11. Put beer pot in ice water, rather than pouring ice water in beer
This is painfully expensive, and less effective, but it will keep any bugs from the ice out of your beer. Chill the boiled wort first, then add your jugs of Distilled water (cool them in the fridge) and you should see a significant difference.
Not sure I understand this suggestion.
12. Boil with the lid OFF
I do
Does this help you help me?
This is a very good call.
Littlejoe - yep, that sounds like hop bitterness.
i figured i'd chime in here. Recently, i learned the importance of pitching rate. Overworked yeast tend to make awful tasting beers. Are you making yeast starters? What are the estimated abv of the beers you have already brewed?
I figured I'd chime in here. Recently, I learned the importance of pitching rate. Overworked yeast tend to make awful tasting beers. Are you making yeast starters? What are the estimated abv of the beers you have already brewed?
i use dry yeast
Sea_of_Shells said:It doesn't matter whether it's dry yeast or liquid yeast, the viability of yeast in kits is always pretty low (at least in my experience). My advice going forward would be to pick up a 2 liter Erlenmeyer flask (about $15 on Amazon) and start making yeast starters. There is a ton of information on them on this site, and Youtube is full of videos on how to make them. If your beer is over, say, 1.050 OG, I'd say you need to make a starter if you want a decent pitch rate. It's just one extra step that can exponentially increase the quality of your beer. Happy yeast make happy beer.

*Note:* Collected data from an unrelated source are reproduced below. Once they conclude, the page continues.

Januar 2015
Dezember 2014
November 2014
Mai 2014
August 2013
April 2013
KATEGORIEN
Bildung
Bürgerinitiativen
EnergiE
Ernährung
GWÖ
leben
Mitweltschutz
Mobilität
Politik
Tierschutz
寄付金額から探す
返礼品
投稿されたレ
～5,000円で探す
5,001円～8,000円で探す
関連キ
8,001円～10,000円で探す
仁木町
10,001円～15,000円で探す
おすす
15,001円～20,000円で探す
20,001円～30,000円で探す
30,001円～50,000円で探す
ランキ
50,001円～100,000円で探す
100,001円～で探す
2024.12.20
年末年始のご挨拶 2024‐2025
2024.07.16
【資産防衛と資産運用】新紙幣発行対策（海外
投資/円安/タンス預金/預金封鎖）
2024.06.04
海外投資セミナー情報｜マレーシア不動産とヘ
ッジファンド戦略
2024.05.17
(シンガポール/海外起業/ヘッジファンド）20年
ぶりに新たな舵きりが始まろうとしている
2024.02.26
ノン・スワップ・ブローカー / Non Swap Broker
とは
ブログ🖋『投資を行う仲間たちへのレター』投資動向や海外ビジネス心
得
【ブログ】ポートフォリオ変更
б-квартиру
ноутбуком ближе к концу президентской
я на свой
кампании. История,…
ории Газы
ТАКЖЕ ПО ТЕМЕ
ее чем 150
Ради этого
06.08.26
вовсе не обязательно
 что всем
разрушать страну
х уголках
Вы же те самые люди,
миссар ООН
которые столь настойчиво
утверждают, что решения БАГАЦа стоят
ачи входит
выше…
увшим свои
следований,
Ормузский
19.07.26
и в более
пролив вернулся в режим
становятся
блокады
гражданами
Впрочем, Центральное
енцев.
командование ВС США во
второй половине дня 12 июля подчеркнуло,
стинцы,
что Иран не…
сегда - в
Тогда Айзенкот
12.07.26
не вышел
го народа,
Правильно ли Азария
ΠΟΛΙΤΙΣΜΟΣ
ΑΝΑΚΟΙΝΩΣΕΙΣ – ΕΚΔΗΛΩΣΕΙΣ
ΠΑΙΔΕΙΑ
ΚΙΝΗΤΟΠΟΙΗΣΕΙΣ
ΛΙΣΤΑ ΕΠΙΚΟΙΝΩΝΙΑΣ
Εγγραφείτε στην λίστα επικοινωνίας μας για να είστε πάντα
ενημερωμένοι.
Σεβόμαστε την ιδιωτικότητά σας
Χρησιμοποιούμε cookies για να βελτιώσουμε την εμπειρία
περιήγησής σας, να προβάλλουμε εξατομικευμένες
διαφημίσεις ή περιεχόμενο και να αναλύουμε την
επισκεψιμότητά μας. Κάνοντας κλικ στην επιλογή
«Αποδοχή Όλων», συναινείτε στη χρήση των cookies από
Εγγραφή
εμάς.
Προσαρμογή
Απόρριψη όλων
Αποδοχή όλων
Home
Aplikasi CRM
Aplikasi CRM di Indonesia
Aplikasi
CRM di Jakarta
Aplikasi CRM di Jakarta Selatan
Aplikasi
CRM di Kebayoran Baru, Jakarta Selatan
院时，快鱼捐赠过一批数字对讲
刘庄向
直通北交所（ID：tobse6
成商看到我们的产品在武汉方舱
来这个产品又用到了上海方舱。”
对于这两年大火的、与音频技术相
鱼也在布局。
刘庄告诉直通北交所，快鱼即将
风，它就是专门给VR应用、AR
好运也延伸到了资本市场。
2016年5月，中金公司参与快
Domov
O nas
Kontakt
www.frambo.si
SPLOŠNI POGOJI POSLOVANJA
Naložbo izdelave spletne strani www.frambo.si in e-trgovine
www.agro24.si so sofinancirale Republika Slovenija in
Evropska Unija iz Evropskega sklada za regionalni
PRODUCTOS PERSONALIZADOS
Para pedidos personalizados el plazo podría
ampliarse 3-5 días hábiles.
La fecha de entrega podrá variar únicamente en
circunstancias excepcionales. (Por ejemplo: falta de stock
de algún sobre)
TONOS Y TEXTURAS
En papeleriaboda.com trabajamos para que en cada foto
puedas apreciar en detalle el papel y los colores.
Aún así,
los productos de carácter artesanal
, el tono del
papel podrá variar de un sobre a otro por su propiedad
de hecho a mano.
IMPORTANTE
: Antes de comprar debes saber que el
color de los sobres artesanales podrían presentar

Almost everything I've read says to not make starters of dry yeast. Manufacturers go to a lot of effort to dry them with the right concentrations of sugars and nutrients to jump start the fermentation process. Putting them in a starter leads to exhaustion rather than propagation - recommended approach is to rehydrate in sterilized (boiled) distiller water that has been cooled to correct temps.

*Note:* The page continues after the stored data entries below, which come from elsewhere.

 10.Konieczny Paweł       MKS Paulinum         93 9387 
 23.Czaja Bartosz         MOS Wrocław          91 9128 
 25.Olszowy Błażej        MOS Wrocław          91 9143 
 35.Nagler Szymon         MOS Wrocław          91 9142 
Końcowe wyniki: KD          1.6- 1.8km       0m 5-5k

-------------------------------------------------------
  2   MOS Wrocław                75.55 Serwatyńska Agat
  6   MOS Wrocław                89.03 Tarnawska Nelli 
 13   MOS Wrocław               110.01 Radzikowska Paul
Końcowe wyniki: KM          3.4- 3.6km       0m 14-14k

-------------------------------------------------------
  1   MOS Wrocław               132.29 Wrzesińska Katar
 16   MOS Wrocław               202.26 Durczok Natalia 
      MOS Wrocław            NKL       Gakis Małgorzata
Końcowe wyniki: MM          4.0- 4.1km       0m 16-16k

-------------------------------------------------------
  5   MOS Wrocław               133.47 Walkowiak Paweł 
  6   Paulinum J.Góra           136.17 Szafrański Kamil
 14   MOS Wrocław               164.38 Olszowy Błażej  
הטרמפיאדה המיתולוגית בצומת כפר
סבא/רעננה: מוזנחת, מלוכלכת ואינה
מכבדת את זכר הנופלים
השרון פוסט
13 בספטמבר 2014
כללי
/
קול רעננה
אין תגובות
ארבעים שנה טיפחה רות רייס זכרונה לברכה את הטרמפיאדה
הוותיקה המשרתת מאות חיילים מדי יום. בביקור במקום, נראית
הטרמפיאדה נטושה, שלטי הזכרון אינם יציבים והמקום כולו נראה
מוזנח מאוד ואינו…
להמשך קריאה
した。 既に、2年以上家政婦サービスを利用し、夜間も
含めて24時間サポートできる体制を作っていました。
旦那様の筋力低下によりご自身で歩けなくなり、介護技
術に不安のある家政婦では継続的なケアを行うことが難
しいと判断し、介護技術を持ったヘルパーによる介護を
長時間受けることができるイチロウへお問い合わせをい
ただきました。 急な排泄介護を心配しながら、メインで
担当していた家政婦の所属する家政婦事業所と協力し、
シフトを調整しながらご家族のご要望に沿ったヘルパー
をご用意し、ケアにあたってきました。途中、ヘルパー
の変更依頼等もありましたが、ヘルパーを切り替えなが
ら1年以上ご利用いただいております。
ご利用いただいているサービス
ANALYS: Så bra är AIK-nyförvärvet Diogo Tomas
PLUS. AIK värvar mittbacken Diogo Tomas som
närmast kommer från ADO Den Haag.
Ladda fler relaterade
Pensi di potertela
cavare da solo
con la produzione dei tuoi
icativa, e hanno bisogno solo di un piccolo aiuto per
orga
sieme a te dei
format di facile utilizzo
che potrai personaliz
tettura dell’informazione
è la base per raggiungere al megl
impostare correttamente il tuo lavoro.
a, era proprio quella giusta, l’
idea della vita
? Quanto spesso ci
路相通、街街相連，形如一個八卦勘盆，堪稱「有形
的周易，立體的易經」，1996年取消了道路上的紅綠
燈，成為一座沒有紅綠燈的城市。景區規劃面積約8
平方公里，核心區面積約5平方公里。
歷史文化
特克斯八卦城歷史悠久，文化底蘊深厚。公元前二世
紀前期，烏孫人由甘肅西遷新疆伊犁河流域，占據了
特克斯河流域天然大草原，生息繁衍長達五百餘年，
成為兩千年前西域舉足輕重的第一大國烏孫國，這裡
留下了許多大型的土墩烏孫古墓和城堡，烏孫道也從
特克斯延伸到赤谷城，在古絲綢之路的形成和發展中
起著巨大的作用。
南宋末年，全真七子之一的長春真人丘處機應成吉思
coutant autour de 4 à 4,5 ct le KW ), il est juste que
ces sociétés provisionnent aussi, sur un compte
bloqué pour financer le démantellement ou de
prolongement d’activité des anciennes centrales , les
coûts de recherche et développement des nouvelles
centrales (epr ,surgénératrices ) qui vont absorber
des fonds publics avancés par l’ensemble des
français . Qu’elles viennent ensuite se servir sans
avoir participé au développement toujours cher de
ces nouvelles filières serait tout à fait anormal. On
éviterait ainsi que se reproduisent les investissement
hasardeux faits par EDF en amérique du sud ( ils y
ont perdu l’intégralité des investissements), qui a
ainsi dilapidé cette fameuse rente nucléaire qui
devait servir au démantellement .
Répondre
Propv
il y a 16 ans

That said, Sea's main point is still correct. You may need to rehydrate and use more packets to hit your target pitch rates.

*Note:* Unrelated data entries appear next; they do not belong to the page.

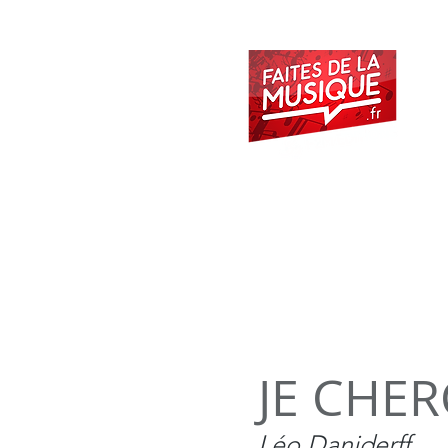
ACCUEIL
METHODES
JE CHER
Léo Daniderff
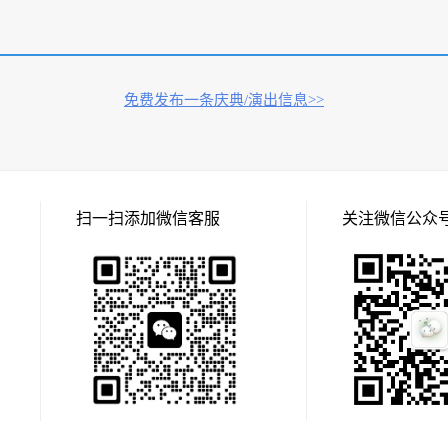
免费发布一条庆典/演出信息>>
扫一扫添加微信客服
关注微信公众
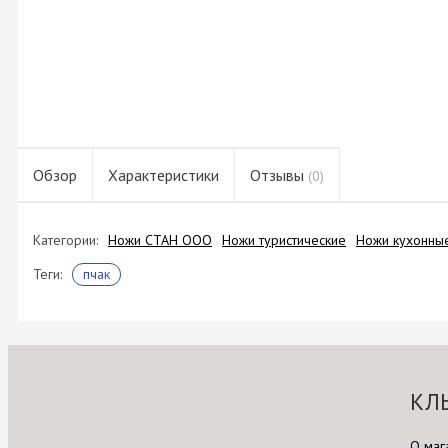
Обзор
Характеристики
Отзывы
(0)
Категории:
Ножи СТАН ООО
Ножи туристические
Ножи кухонные
Теги:
пчак
КЛ
О маг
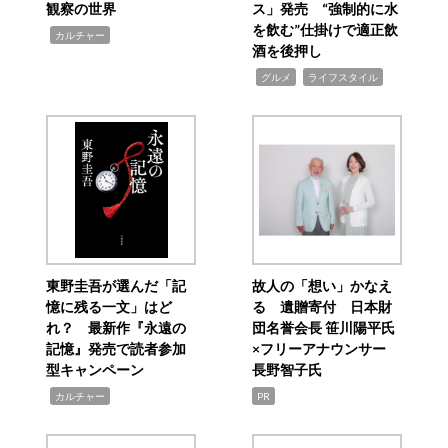
観察の世界
ス」発売 “強制的に水
を飲む”仕掛けで適正飲
,
カルチャー
酒を後押し
,
,
グルメ
ライフスタイル
東野圭吾が選んだ「記
故人の「想い」かなえ
憶に残る一文」はど
る 遺贈寄付 日本財
れ？ 最新作『永遠の
団名誉会長 笹川陽平氏
記憶』発売で読者参加
×フリーアナウンサー
型キャンペーン
長野智子氏
,
カルチャー
PR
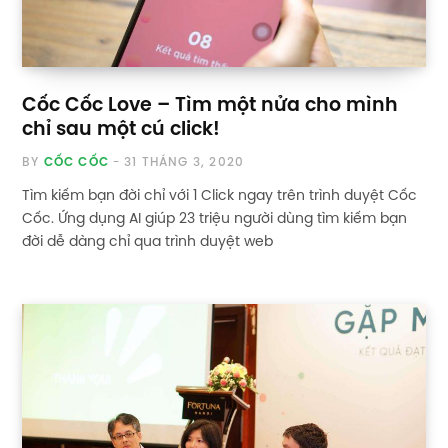
Cốc Cốc Love – Tìm một nửa cho mình
chỉ sau một cú click!
BY
CỐC CỐC
31 THÁNG 3, 2020
Tìm kiếm bạn đời chỉ với 1 Click ngay trên trình duyệt Cốc
Cốc. Ứng dụng AI giúp 23 triệu người dùng tìm kiếm bạn
đời dễ dàng chỉ qua trình duyệt web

What would oxidation taste like?
I know this is tough, thanks. I'd say more astringent, like a tea bag, but don't know that you can't say cardboard. The smell is not good and the after taste just hangs.Ever drunk sherry?? Compare that to a nice, freshly opened bottle of wine and you'll get a rough idea of how oxidized wine tastes. Oxidized beer is supposed to resemble wet cardboard in the flavour department.
Don't fear the foam.
IMHO, you've GOT to get your hands on some Star-San and some fresh plastic-ware.